2. Know what you will and won’t get good bargains for

According to Reader’s Digest, “the biggest savings are in accommodations and package vacation – not airfare.” Brian Simpson, a travel expert, states, “flights on regular scheduled airlines tend to increase in price the closer to departure you get, so last minute deals on flights are rare.” However, just because it is uncommon to find good deals for airplane tickets does not mean that you won’t be the one to come across the once in a lifetime one. Simpson goes on to say that,

“Some tour operators sell last-minute deals on charter flights, mainly to sun destinations. We’ve seen operators offer last-minute charter airfares to Florida for as low as $29 round-trip, plus taxes and fees, and to Mexico for as low as $55 round-trip, plus taxes and fees. Of course, taxes can often be in excess of $340, but even so, that’s a significant savings.”

Alongside this, it is good to know what days are best for airfare deals. In general, most people book flights for weekend departures; so being flexible to travel on a weekday (Tuesday, Wednesday, or Thursday) can significantly increase your chances of saving money (Reader’s Digest). Also, “if you’re advance booking, flying mid-week can save you hundreds of dollars per ticket” (Reader’s Digest). With that said, just because these deals are rare does not mean that they are impossible to find and get for yourself. Be sure to keep your eyes on the lookout for sweet deals and know where you potentially can save more money and where you may have to compromise in booking and buying.

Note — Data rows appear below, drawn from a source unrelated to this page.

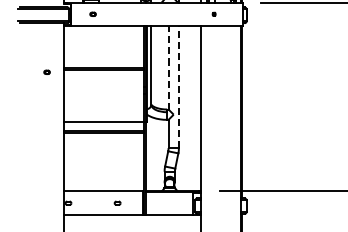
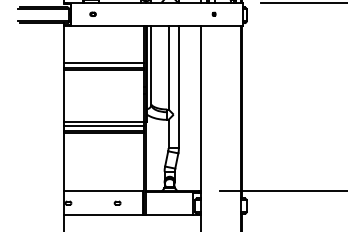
line at (103, 63): none -> present
line at (168, 67): dashed -> solid
part at (46, 71): present -> none
line at (178, 87): dashed -> solid
line at (103, 126): none -> present
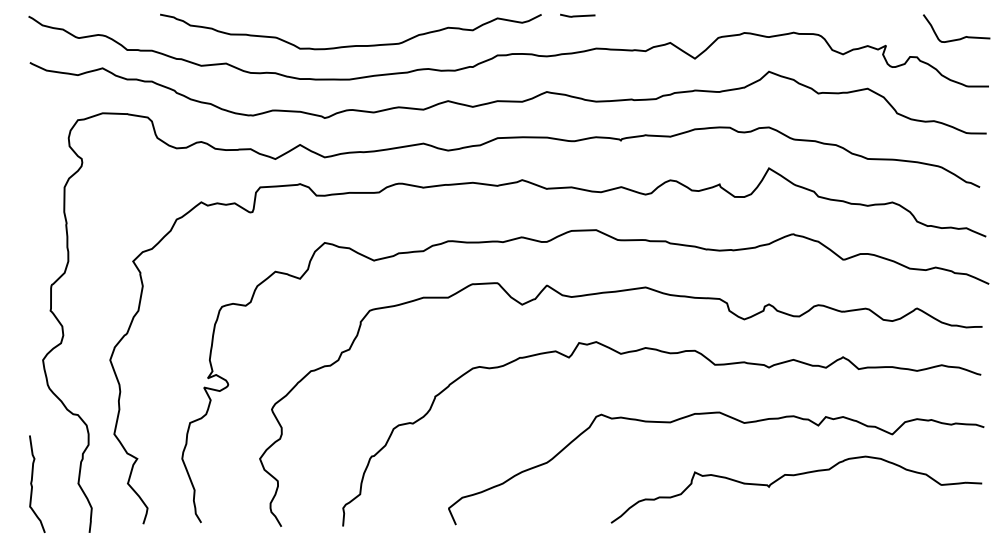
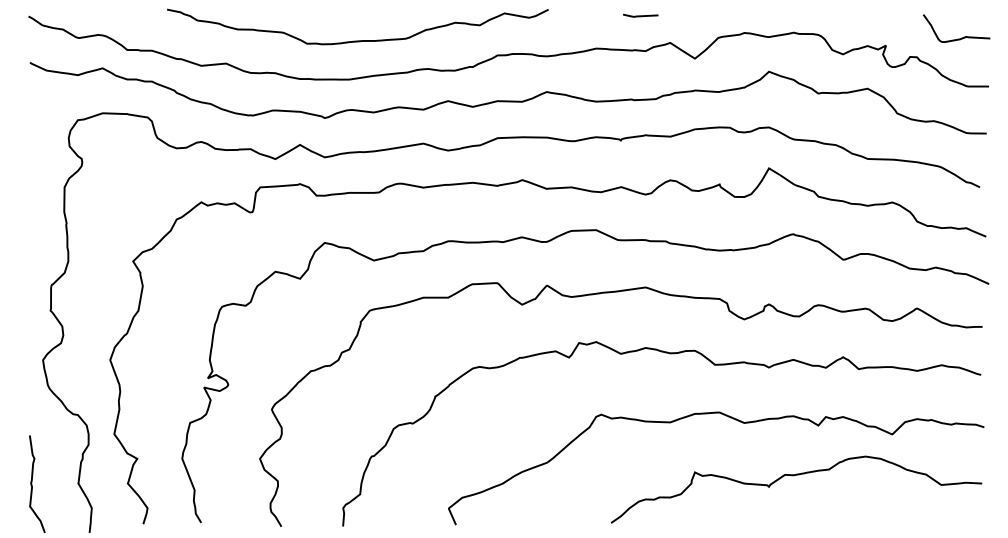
line at (577, 15) position: (577, 15) -> (640, 15)
curve at (350, 45) position: (350, 45) -> (357, 40)
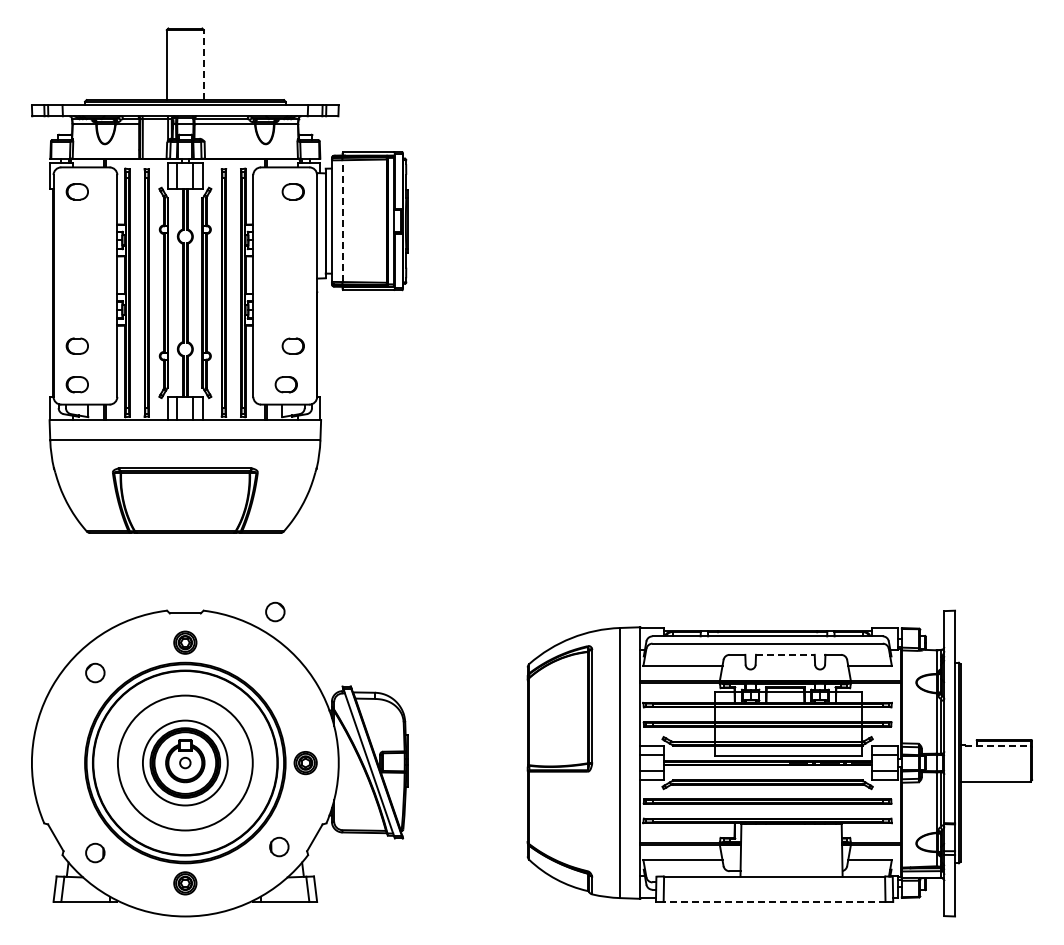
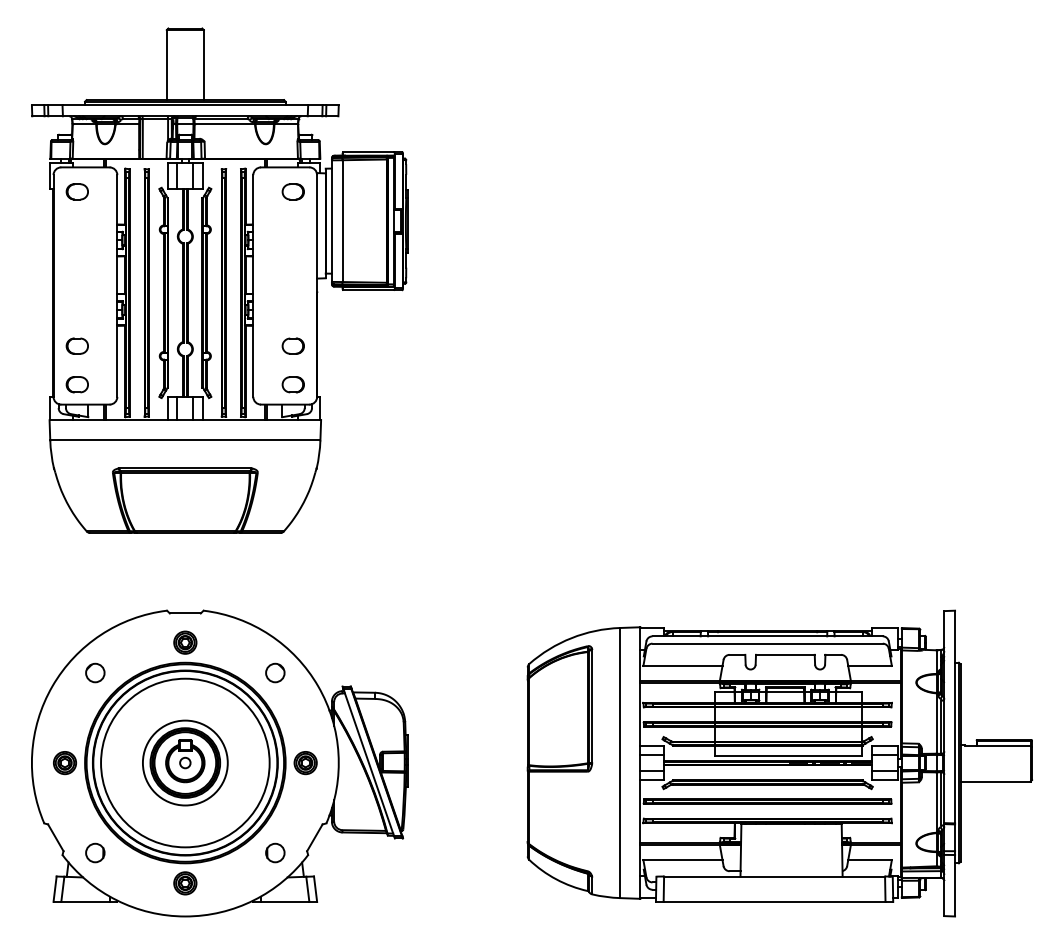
line at (203, 64): dashed -> solid
line at (342, 221): dashed -> solid
part at (285, 384) position: (285, 384) -> (292, 384)
part at (275, 611) position: (275, 611) -> (275, 672)
line at (785, 654): dashed -> solid
line at (997, 745): dashed -> solid
circle at (184, 762) diameter: 135 px -> 169 px
part at (64, 763): none -> present
part at (279, 846) position: (279, 846) -> (275, 852)
line at (774, 901): dashed -> solid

3. Sources can make or break your travel

Like the large majority of information people look up online and do research on, your results depend on what sources you use. Knowing where to look, what sites are credible and what sites are wastes of your time can truly make or break your travel experience and the shot at scoring sweet savings. Reader’s Digest suggests looking on lastminute.com for savings “up to 70 percent on airfare, hotel rooms, activities and even entire packages.” Finally, sites like hopper.com, travelzoo.com, kayak.com, hoteltonight.com, lastminutetravel.com and airbnb.com help you find great deals for flights, car rentals and accommodations by entering in the dates of travel. Plus, these sites can even compare the prices to other sites so you truly get to find the best deal out there for you.

4. Be open-minded

In order for last-minute travel to be possible, you must have an open-mind. Have a long list, detail by detail, of what you want knowing that you are booking a few weeks out can significantly decrease your chance of following through with booking or create negative attitudes toward your travel time. Simpson says, “if you know exactly what you want – and will be bummed if you don’t get it – last-minute may not be right for you.” This is because last-minute travel is tailored for people who are flexible not only with dates but are also very flexible with their destination and all travel logistics, with the main thought being saving as much money as possible while also planning a great vacation. If you are set on having your vacation go a certain, specific way and you know particulars that you must have — that is great, but this is not the type of trip for you. On the other hand, if you just want to have a getaway somewhere and are open for how that will look and play out, then this is just the type of travel for you! With that said, Reader’s Digest strongly suggest to “use last-minute travel for fun trips, not crucial trips.”

Whether you have planned a last-minute trip or want to plan a getaway and you are open to all the possibilities that this would entail, think about planning a trip a few weeks before departure because you won’t only experience the adrenaline rush and spontaneity, but you can score super savings as well.